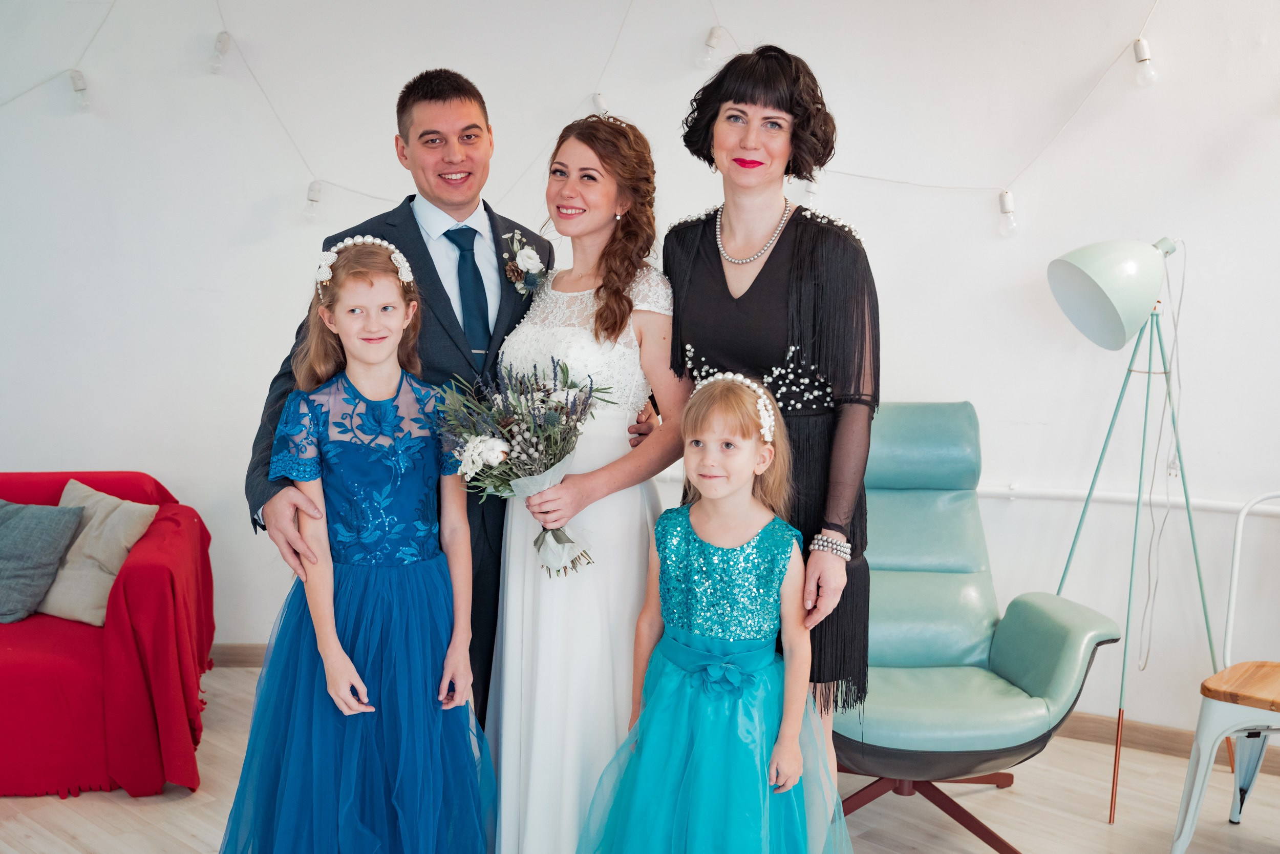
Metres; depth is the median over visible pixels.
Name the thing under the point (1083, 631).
green armchair
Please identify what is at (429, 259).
man
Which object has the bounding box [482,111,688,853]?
woman
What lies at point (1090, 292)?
floor lamp
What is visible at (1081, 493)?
pipe
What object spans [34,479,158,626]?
beige cushion
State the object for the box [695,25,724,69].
light bulb
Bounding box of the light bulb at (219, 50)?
[206,30,231,73]
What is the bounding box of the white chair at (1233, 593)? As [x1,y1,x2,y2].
[1170,492,1279,853]
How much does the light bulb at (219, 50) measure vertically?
0.149 m
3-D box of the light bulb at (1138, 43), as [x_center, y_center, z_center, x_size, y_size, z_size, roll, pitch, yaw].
[1.534,-1.106,4.213,0.070,0.146,0.072,4,7,29]
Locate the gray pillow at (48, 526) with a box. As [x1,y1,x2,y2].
[0,497,85,623]
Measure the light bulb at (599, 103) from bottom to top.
0.114 m
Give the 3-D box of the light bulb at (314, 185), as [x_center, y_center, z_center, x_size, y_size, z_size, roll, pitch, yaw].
[-1.198,-0.824,5.066,0.072,0.148,0.072,4,7,29]
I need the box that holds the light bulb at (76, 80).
[68,69,91,109]
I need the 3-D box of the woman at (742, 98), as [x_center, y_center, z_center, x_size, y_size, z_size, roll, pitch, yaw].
[0.293,0.138,3.092,0.530,1.831,0.597,4,7,29]
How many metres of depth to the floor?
3.70 m
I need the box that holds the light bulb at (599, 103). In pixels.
[590,91,609,116]
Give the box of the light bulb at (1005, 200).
[996,188,1017,236]
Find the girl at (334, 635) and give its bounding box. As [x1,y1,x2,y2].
[217,236,496,850]
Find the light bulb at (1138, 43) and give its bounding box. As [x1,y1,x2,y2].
[1131,37,1158,87]
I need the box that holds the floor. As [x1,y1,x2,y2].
[0,660,1279,853]
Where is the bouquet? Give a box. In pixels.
[433,353,610,577]
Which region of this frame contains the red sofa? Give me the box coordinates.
[0,467,216,799]
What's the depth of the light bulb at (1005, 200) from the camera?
4.51 m
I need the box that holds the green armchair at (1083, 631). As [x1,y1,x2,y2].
[830,402,1122,850]
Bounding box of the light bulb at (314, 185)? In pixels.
[301,180,324,222]
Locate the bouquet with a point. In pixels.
(542, 401)
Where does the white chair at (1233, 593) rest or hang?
on the floor
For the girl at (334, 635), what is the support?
on the floor
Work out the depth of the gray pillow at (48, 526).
4.16 m
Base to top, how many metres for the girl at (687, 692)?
1.200 m
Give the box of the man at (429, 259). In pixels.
[246,68,562,733]
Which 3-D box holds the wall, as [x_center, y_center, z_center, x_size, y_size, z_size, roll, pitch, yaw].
[0.089,-0.558,4.768,6.199,2.962,0.281,4,7,29]
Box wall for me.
[0,0,1279,735]
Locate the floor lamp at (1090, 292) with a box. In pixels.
[1045,237,1217,816]
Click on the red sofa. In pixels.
(136, 571)
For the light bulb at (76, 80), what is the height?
0.136 m
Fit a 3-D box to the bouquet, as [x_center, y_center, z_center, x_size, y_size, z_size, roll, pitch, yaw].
[-0.247,0.080,3.031,0.420,0.460,0.399,4,7,29]
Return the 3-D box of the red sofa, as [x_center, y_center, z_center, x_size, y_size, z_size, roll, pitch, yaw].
[-2.260,0.585,4.030,1.977,0.780,0.974,-1,7,-12]
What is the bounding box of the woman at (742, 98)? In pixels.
[665,47,881,816]
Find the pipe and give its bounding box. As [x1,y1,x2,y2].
[982,484,1279,517]
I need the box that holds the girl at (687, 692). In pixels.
[579,371,855,853]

**WHAT THIS TASK INVOLVES:**
Please make an exact copy of the records, leaving out any picture.

**SOLVED PROBLEM:**
Metres; depth is the median over visible pixels.
Name the thing under the point (1083, 631).
green armchair
Please identify what is at (429, 259).
man
Which object has the bounding box [482,111,688,853]?
woman
What lies at point (1090, 292)?
floor lamp
What is visible at (1081, 493)?
pipe
What object spans [34,479,158,626]?
beige cushion
State the object for the box [695,25,724,69].
light bulb
Bounding box of the light bulb at (219, 50)?
[206,30,231,73]
What is the bounding box of the white chair at (1233, 593)? As [x1,y1,x2,y2].
[1170,492,1279,853]
How much does the light bulb at (219, 50) measure vertically?
0.149 m
3-D box of the light bulb at (1138, 43), as [x_center, y_center, z_center, x_size, y_size, z_size, roll, pitch, yaw].
[1.534,-1.106,4.213,0.070,0.146,0.072,4,7,29]
Locate the gray pillow at (48, 526) with a box. As [x1,y1,x2,y2].
[0,497,85,623]
Measure the light bulb at (599, 103) from bottom to top.
0.114 m
Give the 3-D box of the light bulb at (314, 185), as [x_center, y_center, z_center, x_size, y_size, z_size, roll, pitch, yaw].
[-1.198,-0.824,5.066,0.072,0.148,0.072,4,7,29]
I need the box that holds the light bulb at (76, 80).
[68,69,91,109]
I need the 3-D box of the woman at (742, 98), as [x_center, y_center, z_center, x_size, y_size, z_size, roll, pitch, yaw].
[0.293,0.138,3.092,0.530,1.831,0.597,4,7,29]
How many metres of depth to the floor?
3.70 m
I need the box that holds the light bulb at (599, 103). In pixels.
[590,91,609,116]
Give the box of the light bulb at (1005, 200).
[996,188,1017,236]
Find the girl at (334, 635) and give its bounding box. As [x1,y1,x2,y2].
[217,236,496,850]
Find the light bulb at (1138, 43) and give its bounding box. As [x1,y1,x2,y2].
[1131,37,1158,87]
I need the box that holds the floor. As [x1,y1,x2,y2].
[0,660,1279,853]
Where is the bouquet? Give a box. In pixels.
[433,353,610,577]
Which region of this frame contains the red sofa? Give me the box coordinates.
[0,467,216,799]
What's the depth of the light bulb at (1005, 200) from the camera?
4.51 m
I need the box that holds the green armchair at (1083, 631). As [x1,y1,x2,y2].
[830,402,1122,850]
Bounding box of the light bulb at (314, 185)? In pixels.
[301,180,324,222]
Locate the bouquet with a point. In pixels.
(542, 401)
Where does the white chair at (1233, 593) rest or hang?
on the floor
For the girl at (334, 635), what is the support?
on the floor
Work out the depth of the gray pillow at (48, 526).
4.16 m
Base to top, how many metres for the girl at (687, 692)?
1.200 m
Give the box of the man at (429, 259). In pixels.
[246,68,562,733]
Which 3-D box holds the wall, as [x_center, y_center, z_center, x_size, y_size, z_size, roll, pitch, yaw].
[0.089,-0.558,4.768,6.199,2.962,0.281,4,7,29]
Box wall for me.
[0,0,1279,735]
Locate the floor lamp at (1090, 292) with a box. In pixels.
[1045,237,1217,816]
Click on the red sofa. In pixels.
(136, 571)
For the light bulb at (76, 80), what is the height?
0.136 m
Fit a 3-D box to the bouquet, as [x_center, y_center, z_center, x_size, y_size, z_size, roll, pitch, yaw].
[-0.247,0.080,3.031,0.420,0.460,0.399,4,7,29]
Return the 3-D box of the red sofa, as [x_center, y_center, z_center, x_size, y_size, z_size, roll, pitch, yaw].
[-2.260,0.585,4.030,1.977,0.780,0.974,-1,7,-12]
What is the bounding box of the woman at (742, 98)? In pixels.
[665,47,881,816]
Find the pipe and give its bounding box. As [x1,y1,x2,y2].
[982,484,1279,517]
I need the box that holds the girl at (687, 692). In pixels.
[579,371,855,853]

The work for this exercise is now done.